Женщина возмущенно хлопнула ладонями по бедрам, и я узнала ее. Дура я. Это же Тома!
Тома?
У Томы есть сын? Как интересно! Впрочем, какое мне дело до ее семьи…
Они поравнялись со мной, и мальчик — насупившийся, хмурый — скользнул по мне взглядом обиженного на весь мир подростка. А мое сердце пропустило удар — показалось, что я встретила Данилу помладше. Вот просто один в один — голубые глаза, как теплые дальневосточные ключи, прямой нос, пухлые губы, поджатые точно так же, как делает это мой Беркут, злясь.
Я машинально улыбнулась мальчику, а потом меня пронзила догадка. Данила похож на отца. И этот мальчик тоже.
У Томы сын от Алексея Павловича!
Боже ты мой, еще один ребенок… Еще один претендент на наследство. Еще один подозреваемый. Ой! Нет, нельзя подозревать семиклассника! Скорее уж Тому. Хотя она, по моим наблюдениям, олигарха любила. Замуж за него не вышла, но любила совершенно точно.

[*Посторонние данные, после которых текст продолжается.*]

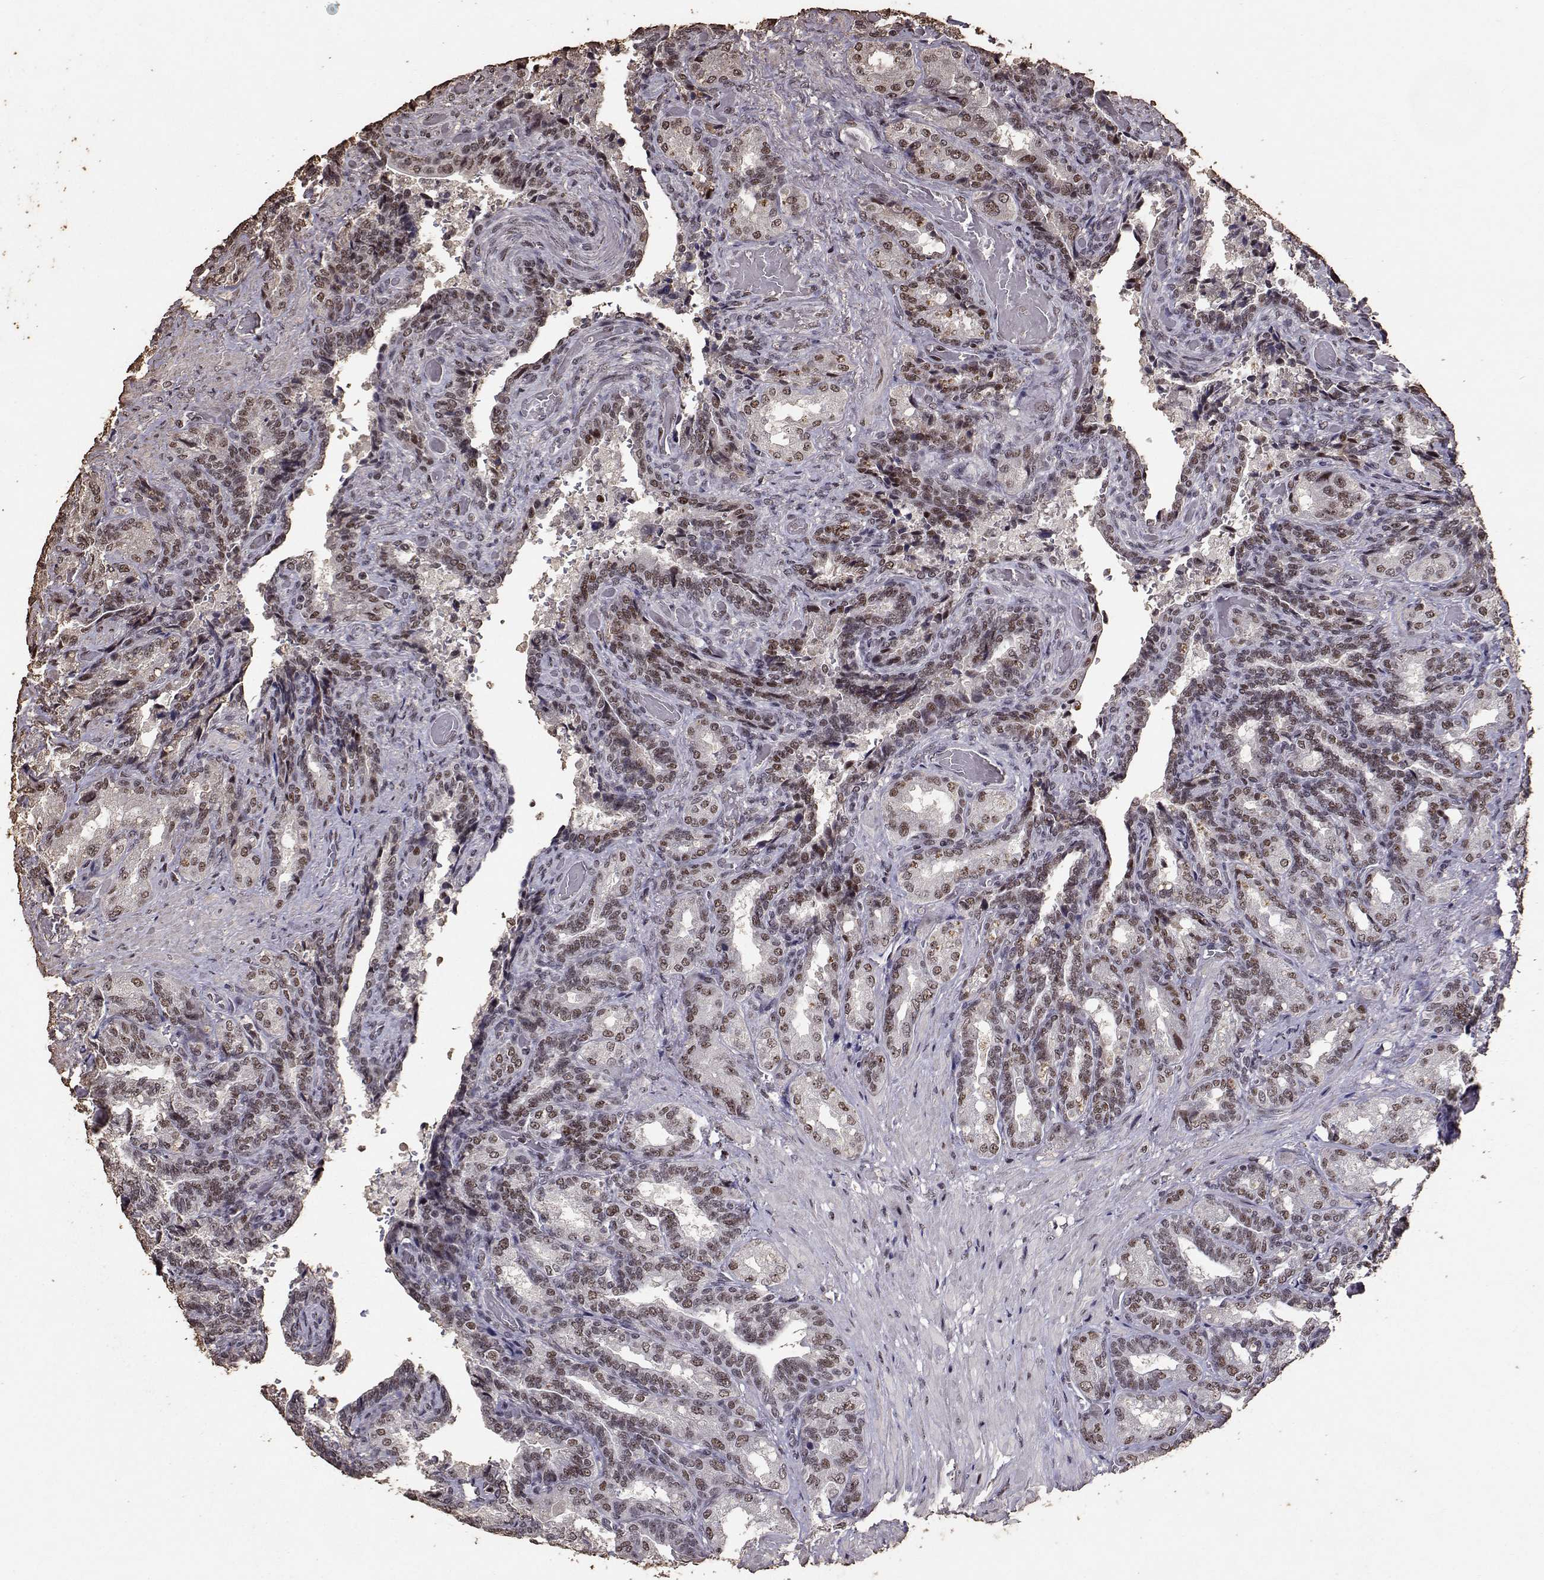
{"staining": {"intensity": "moderate", "quantity": ">75%", "location": "nuclear"}, "tissue": "seminal vesicle", "cell_type": "Glandular cells", "image_type": "normal", "snomed": [{"axis": "morphology", "description": "Normal tissue, NOS"}, {"axis": "topography", "description": "Seminal veicle"}], "caption": "An IHC histopathology image of benign tissue is shown. Protein staining in brown highlights moderate nuclear positivity in seminal vesicle within glandular cells.", "gene": "TOE1", "patient": {"sex": "male", "age": 68}}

В общем, это ценное наблюдение. Не зря я осталась в гостинице одна, не зря отослала Костю. Вот только с кем поделиться этим наблюдением? Даниле сказать? Наверняка он знает про единокровного братика. Адвокату? Типа он не знает, ага. Нет, никому пока говорить не буду. Сначала нужно подождать оглашения завещания. Там точно вскроются интересные подробности.
— Ева Станиславовна!
Костя спешил ко мне через улицу с пакетом в руках. С фирменным пакетом из кондитерской, запыхавшийся, обеспокоенный. Я аж умилилась. Ты ж мой хороший! Подумал, небось, что я уже в такси прыгнула и была такова. А ему ехать виниться перед Беркутом. За это встретила парня широкой улыбкой и укоризненным замечанием:
— Костя, нельзя же настолько не доверять людям.
— Простите, я не об этом. Звонила Эллина Алексеевна, она в слезах, сказала, что Дарью Алексеевну забрали в больницу по Скорой, а Данилу Алексеевича увезли обратно в СИЗО.
— Твою мать, — только и смогла сказать я.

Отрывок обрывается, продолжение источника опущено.